What to do: Select each line of the data below that contains the word "Please", and copy those lines out. Letter case must match.

⁂

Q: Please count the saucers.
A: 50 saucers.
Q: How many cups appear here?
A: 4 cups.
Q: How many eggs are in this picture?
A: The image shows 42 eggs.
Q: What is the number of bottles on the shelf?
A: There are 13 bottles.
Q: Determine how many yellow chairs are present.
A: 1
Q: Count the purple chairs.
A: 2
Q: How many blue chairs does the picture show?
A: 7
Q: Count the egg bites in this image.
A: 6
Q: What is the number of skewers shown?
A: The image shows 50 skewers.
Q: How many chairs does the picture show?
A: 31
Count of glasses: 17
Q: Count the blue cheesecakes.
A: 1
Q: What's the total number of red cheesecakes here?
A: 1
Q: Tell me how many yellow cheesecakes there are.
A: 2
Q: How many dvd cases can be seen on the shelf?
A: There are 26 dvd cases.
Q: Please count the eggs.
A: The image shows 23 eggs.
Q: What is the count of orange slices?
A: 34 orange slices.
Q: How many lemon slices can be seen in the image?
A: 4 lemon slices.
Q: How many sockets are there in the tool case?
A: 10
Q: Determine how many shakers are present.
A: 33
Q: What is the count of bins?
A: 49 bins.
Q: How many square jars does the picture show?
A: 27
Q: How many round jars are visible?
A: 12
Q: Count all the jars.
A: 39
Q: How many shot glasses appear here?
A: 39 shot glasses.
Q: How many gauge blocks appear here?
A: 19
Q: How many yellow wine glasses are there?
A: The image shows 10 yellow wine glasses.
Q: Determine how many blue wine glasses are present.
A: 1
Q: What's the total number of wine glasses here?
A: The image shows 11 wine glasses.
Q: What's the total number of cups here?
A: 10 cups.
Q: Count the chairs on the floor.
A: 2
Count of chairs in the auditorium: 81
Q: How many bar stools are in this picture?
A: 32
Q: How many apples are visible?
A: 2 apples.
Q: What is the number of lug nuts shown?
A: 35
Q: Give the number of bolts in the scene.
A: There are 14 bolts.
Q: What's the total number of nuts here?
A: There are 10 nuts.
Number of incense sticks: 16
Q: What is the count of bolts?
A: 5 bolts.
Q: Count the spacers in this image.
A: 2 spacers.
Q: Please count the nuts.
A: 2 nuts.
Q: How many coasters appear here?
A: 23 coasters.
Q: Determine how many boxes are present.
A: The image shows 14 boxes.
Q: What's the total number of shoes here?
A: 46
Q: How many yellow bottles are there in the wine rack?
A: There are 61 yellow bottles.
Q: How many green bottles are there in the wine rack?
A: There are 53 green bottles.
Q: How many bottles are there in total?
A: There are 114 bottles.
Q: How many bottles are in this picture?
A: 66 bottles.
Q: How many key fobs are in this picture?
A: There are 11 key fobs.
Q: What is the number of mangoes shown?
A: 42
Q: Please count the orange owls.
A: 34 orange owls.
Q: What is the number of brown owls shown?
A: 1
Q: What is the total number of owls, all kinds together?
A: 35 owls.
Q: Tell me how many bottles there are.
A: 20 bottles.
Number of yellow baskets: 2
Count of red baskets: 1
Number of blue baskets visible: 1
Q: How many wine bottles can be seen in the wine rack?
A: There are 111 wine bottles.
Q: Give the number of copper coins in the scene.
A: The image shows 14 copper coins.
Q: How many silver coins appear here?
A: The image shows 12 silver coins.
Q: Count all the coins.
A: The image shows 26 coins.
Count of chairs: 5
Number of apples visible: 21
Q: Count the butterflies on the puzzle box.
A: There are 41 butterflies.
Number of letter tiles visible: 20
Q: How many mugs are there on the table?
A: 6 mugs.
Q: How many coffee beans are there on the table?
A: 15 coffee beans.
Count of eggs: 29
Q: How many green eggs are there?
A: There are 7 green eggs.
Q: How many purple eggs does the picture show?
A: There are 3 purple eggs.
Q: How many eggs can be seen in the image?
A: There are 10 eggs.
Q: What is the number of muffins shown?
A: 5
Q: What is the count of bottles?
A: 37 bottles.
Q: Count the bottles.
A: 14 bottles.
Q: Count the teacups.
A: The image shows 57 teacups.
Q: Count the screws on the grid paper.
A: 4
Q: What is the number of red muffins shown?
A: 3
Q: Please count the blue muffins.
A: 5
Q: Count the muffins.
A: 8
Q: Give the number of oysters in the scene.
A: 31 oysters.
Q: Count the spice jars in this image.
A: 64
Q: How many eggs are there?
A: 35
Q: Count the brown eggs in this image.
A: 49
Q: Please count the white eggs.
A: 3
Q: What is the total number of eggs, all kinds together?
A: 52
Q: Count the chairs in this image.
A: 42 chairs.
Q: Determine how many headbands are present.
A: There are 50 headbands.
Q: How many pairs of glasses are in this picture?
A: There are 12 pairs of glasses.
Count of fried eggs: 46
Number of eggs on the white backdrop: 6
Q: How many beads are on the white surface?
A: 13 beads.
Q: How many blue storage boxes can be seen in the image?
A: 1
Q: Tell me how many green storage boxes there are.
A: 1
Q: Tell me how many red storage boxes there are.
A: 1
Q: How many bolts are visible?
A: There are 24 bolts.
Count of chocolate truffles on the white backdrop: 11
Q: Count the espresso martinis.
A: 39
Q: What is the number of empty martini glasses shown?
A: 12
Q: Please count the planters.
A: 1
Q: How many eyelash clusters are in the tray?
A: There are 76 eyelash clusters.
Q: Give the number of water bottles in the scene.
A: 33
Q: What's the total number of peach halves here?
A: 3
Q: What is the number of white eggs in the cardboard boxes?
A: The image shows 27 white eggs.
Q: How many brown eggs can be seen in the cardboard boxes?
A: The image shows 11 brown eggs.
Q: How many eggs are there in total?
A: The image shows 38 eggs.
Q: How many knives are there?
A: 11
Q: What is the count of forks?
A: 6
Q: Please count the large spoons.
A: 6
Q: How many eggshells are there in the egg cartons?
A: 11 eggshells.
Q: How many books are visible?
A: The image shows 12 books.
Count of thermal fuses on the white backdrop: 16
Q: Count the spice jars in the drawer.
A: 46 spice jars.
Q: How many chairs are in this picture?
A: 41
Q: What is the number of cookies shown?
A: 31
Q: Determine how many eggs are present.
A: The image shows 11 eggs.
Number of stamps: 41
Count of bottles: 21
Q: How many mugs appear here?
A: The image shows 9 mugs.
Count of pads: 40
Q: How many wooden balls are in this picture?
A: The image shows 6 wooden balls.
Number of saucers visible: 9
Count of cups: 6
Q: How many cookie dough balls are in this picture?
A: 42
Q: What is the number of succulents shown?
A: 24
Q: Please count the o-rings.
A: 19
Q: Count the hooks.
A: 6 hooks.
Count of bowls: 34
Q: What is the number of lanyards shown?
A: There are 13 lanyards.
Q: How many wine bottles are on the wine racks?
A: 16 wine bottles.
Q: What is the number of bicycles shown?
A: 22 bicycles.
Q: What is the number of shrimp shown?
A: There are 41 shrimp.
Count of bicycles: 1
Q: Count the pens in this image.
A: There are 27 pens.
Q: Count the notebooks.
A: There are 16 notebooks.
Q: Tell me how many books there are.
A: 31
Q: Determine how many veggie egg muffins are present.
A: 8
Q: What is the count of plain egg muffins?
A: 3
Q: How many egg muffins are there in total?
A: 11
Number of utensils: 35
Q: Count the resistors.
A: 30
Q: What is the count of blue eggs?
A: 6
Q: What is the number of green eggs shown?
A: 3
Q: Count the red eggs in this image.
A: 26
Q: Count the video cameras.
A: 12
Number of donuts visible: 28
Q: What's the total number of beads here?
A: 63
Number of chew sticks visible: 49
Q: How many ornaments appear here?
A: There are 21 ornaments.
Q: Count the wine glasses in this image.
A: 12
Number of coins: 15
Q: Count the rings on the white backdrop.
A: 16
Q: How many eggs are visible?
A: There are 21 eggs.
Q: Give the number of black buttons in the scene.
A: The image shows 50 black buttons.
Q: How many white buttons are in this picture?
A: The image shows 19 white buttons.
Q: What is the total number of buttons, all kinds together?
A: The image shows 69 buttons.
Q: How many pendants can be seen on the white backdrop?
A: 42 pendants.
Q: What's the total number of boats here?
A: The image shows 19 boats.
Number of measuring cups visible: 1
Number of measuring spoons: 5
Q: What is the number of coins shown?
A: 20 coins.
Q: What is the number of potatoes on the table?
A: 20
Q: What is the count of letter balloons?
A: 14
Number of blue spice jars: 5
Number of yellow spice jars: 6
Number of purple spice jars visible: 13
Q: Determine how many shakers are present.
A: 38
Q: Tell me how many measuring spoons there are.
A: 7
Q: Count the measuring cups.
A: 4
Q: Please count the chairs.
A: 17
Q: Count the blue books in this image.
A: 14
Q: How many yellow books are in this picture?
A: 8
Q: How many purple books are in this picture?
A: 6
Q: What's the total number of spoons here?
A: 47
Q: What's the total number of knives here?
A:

⁂

Solution to this problem:
Q: Please count the saucers.
Q: Please count the eggs.
Q: Please count the nuts.
Q: Please count the orange owls.
Q: Please count the blue muffins.
Q: Please count the white eggs.
Q: Please count the planters.
Q: Please count the large spoons.
Q: Please count the o-rings.
Q: Please count the chairs.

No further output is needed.